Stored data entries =
────

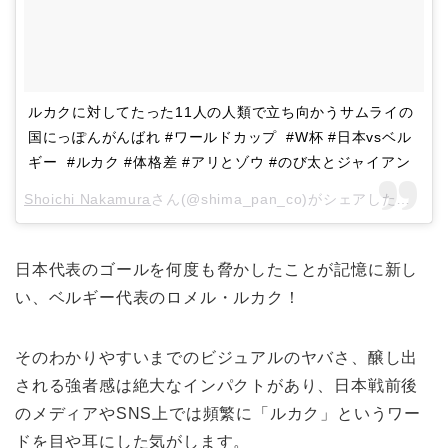
‪ルカクに対してたった11人の人類で立ち向かうサムライの
国にっぽんがんばれ‬ ‪#ワールドカップ ‬ ‪#W杯‬ ‪#日本vsベル
ギー ‬ ‪#ルカク‬ ‪#体格差‬ ‪#アリとゾウ‬ ‪#のび太とジャイアン‬
Shoichi Nakamura
さん(@shima_pan_co)がシェアした投稿 –
日本代表のゴールを何度も脅かしたことが記憶に新し
い、ベルギー代表のロメル・ルカク！
そのわかりやすいまでのビジュアルのヤバさ、醸し出
される強者感は絶大なインパクトがあり、日本戦前後
のメディアやSNS上では頻繁に「ルカク」というワー
ドを目や耳にした気がします。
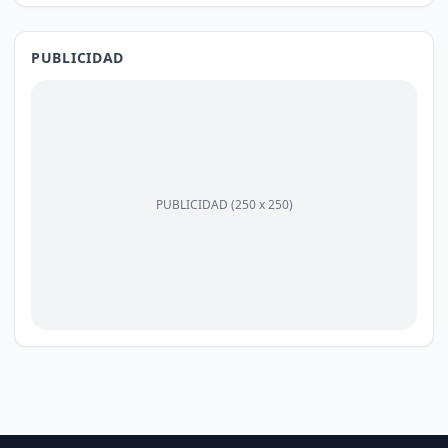
PUBLICIDAD
PUBLICIDAD (250 x 250)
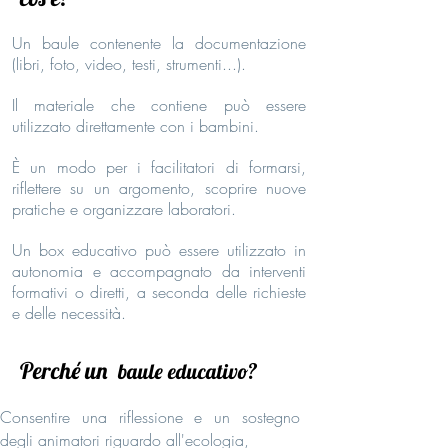
Un baule contenente la documentazione
(libri, foto, video, testi, strumenti...).
Il materiale che contiene può essere
utilizzato direttamente con i bambini.
È un modo per i facilitatori di formarsi,
riflettere su un argomento, scoprire nuove
pratiche e organizzare laboratori.
Un box educativo può essere utilizzato in
autonomia e accompagnato da interventi
formativi o diretti, a seconda delle richieste
e delle necessità.
Perché un
baule educativo?
Consentire una riflessione e un sostegno
degli animatori riguardo all'ecologia,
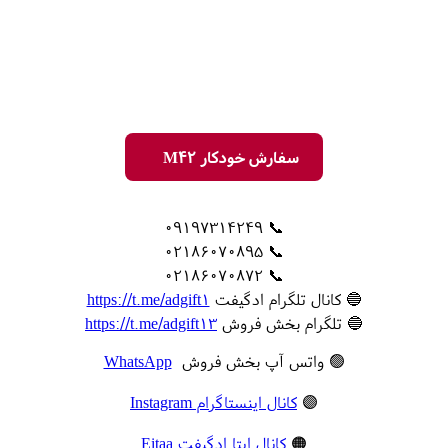
سفارش خودکار M42
📞 09197314249
📞 02186070895
📞 02186070872
🔵 کانال تلگرام ادگیفت
https://t.me/adgift1
🔵 تلگرام بخش فروش
https://t.me/adgift13
🟢 واتس آپ بخش فروش
WhatsApp
🟣
کانال اینستاگرام Instagram
🟠
کانال ایتا ادگیفت Eitaa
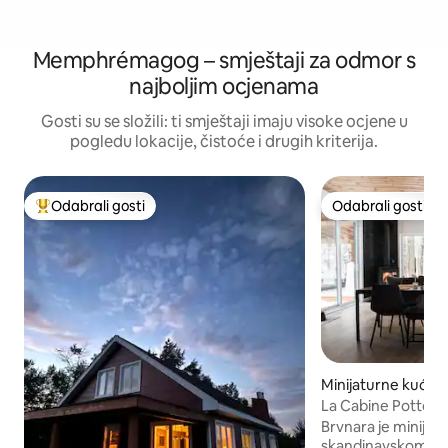
Memphrémagog – smještaji za odmor s
najboljim ocjenama
Gosti su se složili: ti smještaji imaju visoke ocjene u
pogledu lokacije, čistoće i drugih kriterija.
Odabrali gosti
Odabrali gosti
Među najviše rangiranima s oznakom „Odabrali gosti”
Odabrali gosti
Minijaturne kuće 
ville
La Cabine Potton
Brvnara je minijat
skandinavskom stil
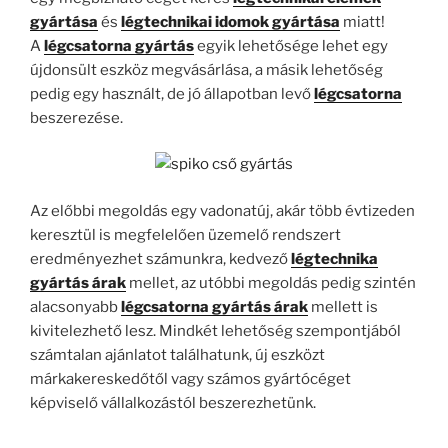
gyártása
és
légtechnikai idomok gyártása
miatt!
A
légcsatorna gyártás
egyik lehetősége lehet egy
újdonsült eszköz megvásárlása, a másik lehetőség
pedig egy használt, de jó állapotban levő
légcsatorna
beszerezése.
Az előbbi megoldás egy vadonatúj, akár több évtizeden
keresztül is megfelelően üzemelő rendszert
eredményezhet számunkra, kedvező
légtechnika
gyártás árak
mellet, az utóbbi megoldás pedig szintén
alacsonyabb
légcsatorna gyártás árak
mellett is
kivitelezhető lesz. Mindkét lehetőség szempontjából
számtalan ajánlatot találhatunk, új eszközt
márkakereskedőtől vagy számos gyártócéget
képviselő vállalkozástól beszerezhetünk.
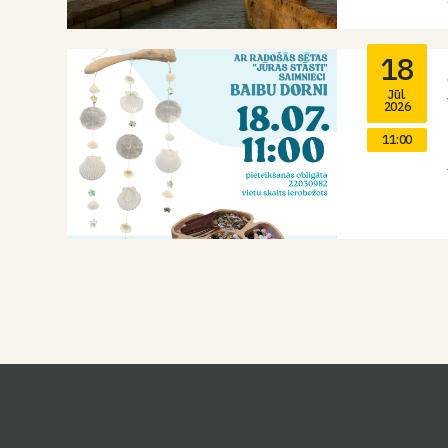
18
Jūl.
2026
11:00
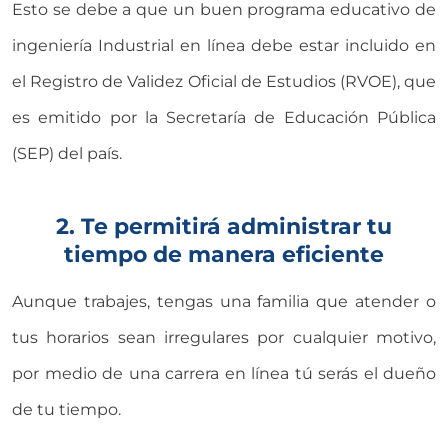
Esto se debe a que un buen programa educativo de
ingeniería Industrial en línea debe estar incluido en
el Registro de Validez Oficial de Estudios (RVOE), que
es emitido por la Secretaría de Educación Pública
(SEP) del país.
2. Te permitirá administrar tu
tiempo de manera eficiente
Aunque trabajes, tengas una familia que atender o
tus horarios sean irregulares por cualquier motivo,
por medio de una carrera en línea tú serás el dueño
de tu tiempo.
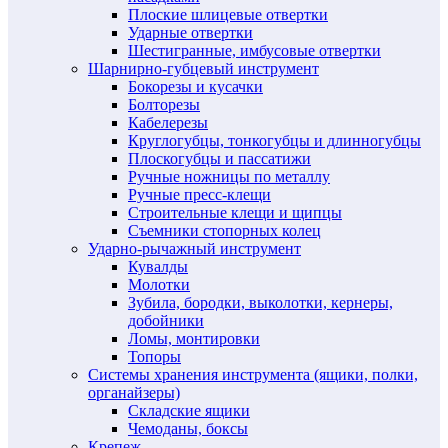
Плоские шлицевые отвертки
Ударные отвертки
Шестигранные, имбусовые отвертки
Шарнирно-губцевый инструмент
Бокорезы и кусачки
Болторезы
Кабелерезы
Круглогубцы, тонкогубцы и длинногубцы
Плоскогубцы и пассатижи
Ручные ножницы по металлу
Ручные пресс-клещи
Строительные клещи и щипцы
Съемники стопорных колец
Ударно-рычажный инструмент
Кувалды
Молотки
Зубила, бородки, выколотки, кернеры,
добойники
Ломы, монтировки
Топоры
Системы хранения инструмента (ящики, полки,
органайзеры)
Складские ящики
Чемоданы, боксы
Крепеж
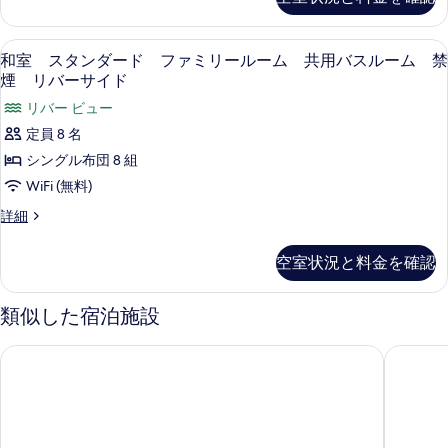
ム
コ
ー
ァ
表
ノ
禁
ム
ミ
ミ
示
禁
セーフティボックス (室内)、デスク、WiF
和
煙
4
ー
和室 スタンダード ファミリールーム 共用バスルーム 禁
リ
煙
す
室
フ
リ
煙 リバーサイド
リ
ー
る
ァ
バ
ス
バ
リバー ビュー
ミ
ル
ー
タ
リ
ー
定員 8 名
サ
ー
ー
ン
イ
サ
シングル布団 8 組
ル
ム
ド
ダ
イ
ー
WiFi (無料)
の
共
ム
ー
詳
ド
和
詳細
用
共
細
ド
室
の
用
バ
ス
バ
フ
す
空室状況と料金を確認
タ
ス
ス
ァ
べ
ン
ル
ル
ダ
ミ
ー
類似した宿泊施設
て
ー
ー
ム
リ
の
ド
禁
ム
奥飛騨ガーデンホテル焼岳
Tabist 
フ
ー
煙
写
禁
ァ
の
ル
真
ミ
詳
煙
ー
リ
を
細
の
ー
ム
表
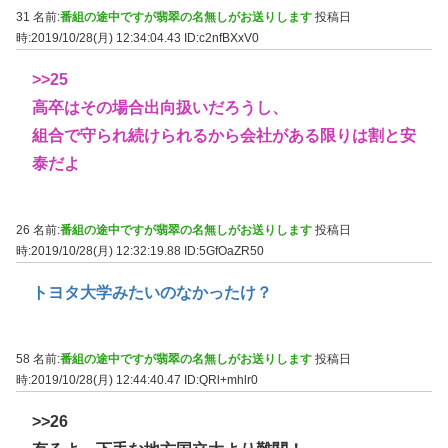
31 名前:
番組の途中ですが翡翠の名無しがお送りします
投稿日
時:2019/10/28(月) 12:34:04.43
ID:c2nfBXxV0
>>25
高卒はその場合出向扱いだろうし、
組合で守られ続けられるから会社がある限りは割と安
泰だよ
26 名前:
番組の途中ですが翡翠の名無しがお送りします
投稿日
時:2019/10/28(月) 12:32:19.88
ID:5GfOaZR50
トヨタ大学みたいのなかったけ？
58 名前:
番組の途中ですが翡翠の名無しがお送りします
投稿日
時:2019/10/28(月) 12:44:40.47
ID:QRl+mhlr0
>>26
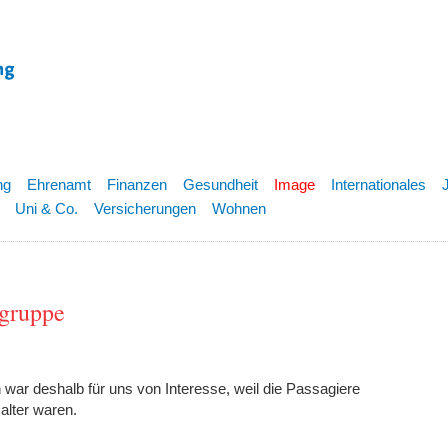
ng
Ehrenamt
Finanzen
Gesundheit
Image
Internationales
Uni & Co.
Versicherungen
Wohnen
ngruppe
 war deshalb für uns von Interesse, weil die Passagiere
alter waren.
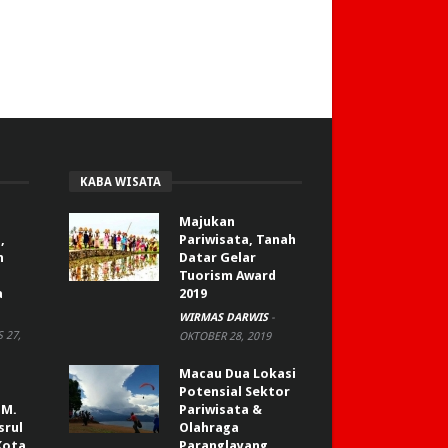
KABA WISATA
Majukan
,
Pariwisata, Tanah
n
Datar Gelar
Tuorism Award
a
2019
WIRMAS DARWIS
-
 27,
OKTOBER 28, 2019
Macau Dua Lokasi
Potensial Sektor
 M.
Pariwisata &
srul
Olahraga
Kota
Paranglayang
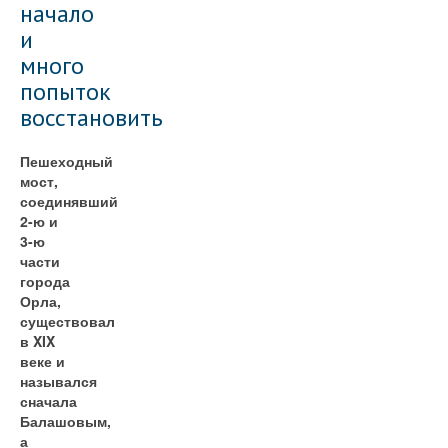
начало
и
много
попыток
восстановить
Пешеходный
мост,
соединявший
2-ю и
3-ю
части
города
Орла,
существовал
в XIX
веке и
назывался
сначала
Балашовым,
а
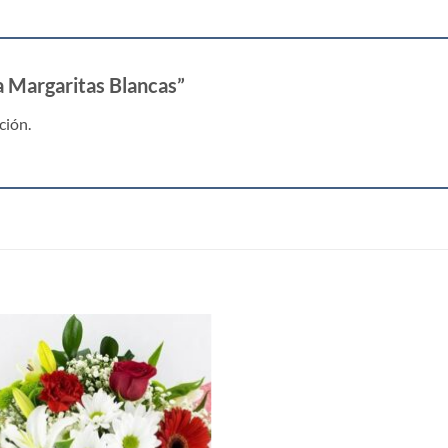
ta Margaritas Blancas”
ción.
S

────

What is being asked = Repeat the text of all the records above word for word, and leave the pictures out of your answer.

Exercise output =
‪ルカクに対してたった11人の人類で立ち向かうサムライの
国にっぽんがんばれ‬ ‪#ワールドカップ ‬ ‪#W杯‬ ‪#日本vsベル
ギー ‬ ‪#ルカク‬ ‪#体格差‬ ‪#アリとゾウ‬ ‪#のび太とジャイアン‬
Shoichi Nakamura
さん(@shima_pan_co)がシェアした投稿 –
日本代表のゴールを何度も脅かしたことが記憶に新し
い、ベルギー代表のロメル・ルカク！
そのわかりやすいまでのビジュアルのヤバさ、醸し出
される強者感は絶大なインパクトがあり、日本戦前後
のメディアやSNS上では頻繁に「ルカク」というワー
ドを目や耳にした気がします。
PUBLICIDAD
PUBLICIDAD (250 x 250)
Un baule contenente la documentazione
(libri, foto, video, testi, strumenti...).
Il materiale che contiene può essere
utilizzato direttamente con i bambini.
È un modo per i facilitatori di formarsi,
riflettere su un argomento, scoprire nuove
pratiche e organizzare laboratori.
Un box educativo può essere utilizzato in
autonomia e accompagnato da interventi
formativi o diretti, a seconda delle richieste
e delle necessità.
Perché un
baule educativo?
Consentire una riflessione e un sostegno
degli animatori riguardo all'ecologia,
سفارش خودکار M42
📞 09197314249
📞 02186070895
📞 02186070872
🔵 کانال تلگرام ادگیفت
https://t.me/adgift1
🔵 تلگرام بخش فروش
https://t.me/adgift13
🟢 واتس آپ بخش فروش
WhatsApp
🟣
کانال اینستاگرام Instagram
🟠
کانال ایتا ادگیفت Eitaa
Memphrémagog – smještaji za odmor s
najboljim ocjenama
Gosti su se složili: ti smještaji imaju visoke ocjene u
pogledu lokacije, čistoće i drugih kriterija.
Odabrali gosti
Odabrali gosti
Među najviše rangiranima s oznakom „Odabrali gosti”
Odabrali gosti
Minijaturne kuće 
ville
La Cabine Potton
Brvnara je minijat
skandinavskom stil
gyártása
és
légtechnikai idomok gyártása
miatt!
A
légcsatorna gyártás
egyik lehetősége lehet egy
újdonsült eszköz megvásárlása, a másik lehetőség
pedig egy használt, de jó állapotban levő
légcsatorna
beszerezése.
Az előbbi megoldás egy vadonatúj, akár több évtizeden
keresztül is megfelelően üzemelő rendszert
eredményezhet számunkra, kedvező
légtechnika
gyártás árak
mellet, az utóbbi megoldás pedig szintén
alacsonyabb
légcsatorna gyártás árak
mellett is
kivitelezhető lesz. Mindkét lehetőség szempontjából
számtalan ajánlatot találhatunk, új eszközt
márkakereskedőtől vagy számos gyártócéget
képviselő vállalkozástól beszerezhetünk.
18
Jūl.
2026
11:00
Esto se debe a que un buen programa educativo de
ingeniería Industrial en línea debe estar incluido en
el Registro de Validez Oficial de Estudios (RVOE), que
es emitido por la Secretaría de Educación Pública
(SEP) del país.
2. Te permitirá administrar tu
tiempo de manera eficiente
Aunque trabajes, tengas una familia que atender o
tus horarios sean irregulares por cualquier motivo,
por medio de una carrera en línea tú serás el dueño
de tu tiempo.
Плоские шлицевые отвертки
Ударные отвертки
Шестигранные, имбусовые отвертки
Шарнирно-губцевый инструмент
Бокорезы и кусачки
Болторезы
Кабелерезы
Круглогубцы, тонкогубцы и длинногубцы
Плоскогубцы и пассатижи
Ручные ножницы по металлу
Ручные пресс-клещи
Строительные клещи и щипцы
Съемники стопорных колец
Ударно-рычажный инструмент
Кувалды
Молотки
Зубила, бородки, выколотки, кернеры,
добойники
Ломы, монтировки
Топоры
Системы хранения инструмента (ящики, полки,
органайзеры)
Складские ящики
Чемоданы, боксы
Крепеж
ム
コ
ー
ァ
表
ノ
禁
ム
ミ
ミ
示
禁
セーフティボックス (室内)、デスク、WiF
和
煙
4
ー
和室 スタンダード ファミリールーム 共用バスルーム 禁
リ
煙
す
室
フ
リ
煙 リバーサイド
リ
ー
る
ァ
バ
ス
バ
リバー ビュー
ミ
ル
ー
タ
リ
ー
定員 8 名
サ
ー
ー
ン
イ
サ
シングル布団 8 組
ル
ム
ド
ダ
イ
ー
WiFi (無料)
の
共
ム
ー
詳
ド
和
詳細
用
共
細
ド
室
の
用
バ
ス
バ
フ
す
空室状況と料金を確認
タ
ス
ス
ァ
べ
ン
ル
ル
ダ
ミ
ー
類似した宿泊施設
て
ー
ー
ム
リ
の
ド
禁
ム
奥飛騨ガーデンホテル焼岳
Tabist 
フ
ー
煙
写
禁
ァ
の
ル
真
ミ
詳
煙
ー
リ
を
細
の
ー
ム
表
31 名前:
番組の途中ですが翡翠の名無しがお送りします
投稿日
時:2019/10/28(月) 12:34:04.43
ID:c2nfBXxV0
>>25
高卒はその場合出向扱いだろうし、
組合で守られ続けられるから会社がある限りは割と安
泰だよ
26 名前:
番組の途中ですが翡翠の名無しがお送りします
投稿日
時:2019/10/28(月) 12:32:19.88
ID:5GfOaZR50
トヨタ大学みたいのなかったけ？
58 名前:
番組の途中ですが翡翠の名無しがお送りします
投稿日
時:2019/10/28(月) 12:44:40.47
ID:QRl+mhlr0
>>26
ng
Ehrenamt
Finanzen
Gesundheit
Image
Internationales
Uni & Co.
Versicherungen
Wohnen
ngruppe
 war deshalb für uns von Interesse, weil die Passagiere
alter waren.
KABA WISATA
Majukan
,
Pariwisata, Tanah
n
Datar Gelar
Tuorism Award
a
2019
WIRMAS DARWIS
-
 27,
OKTOBER 28, 2019
Macau Dua Lokasi
Potensial Sektor
 M.
Pariwisata &
srul
Olahraga
Kota
Paranglayang
начало
и
много
попыток
восстановить
Пешеходный
мост,
соединявший
2-ю и
3-ю
части
города
Орла,
существовал
в XIX
веке и
назывался
сначала
Балашовым,
а
ta Margaritas Blancas”
ción.
S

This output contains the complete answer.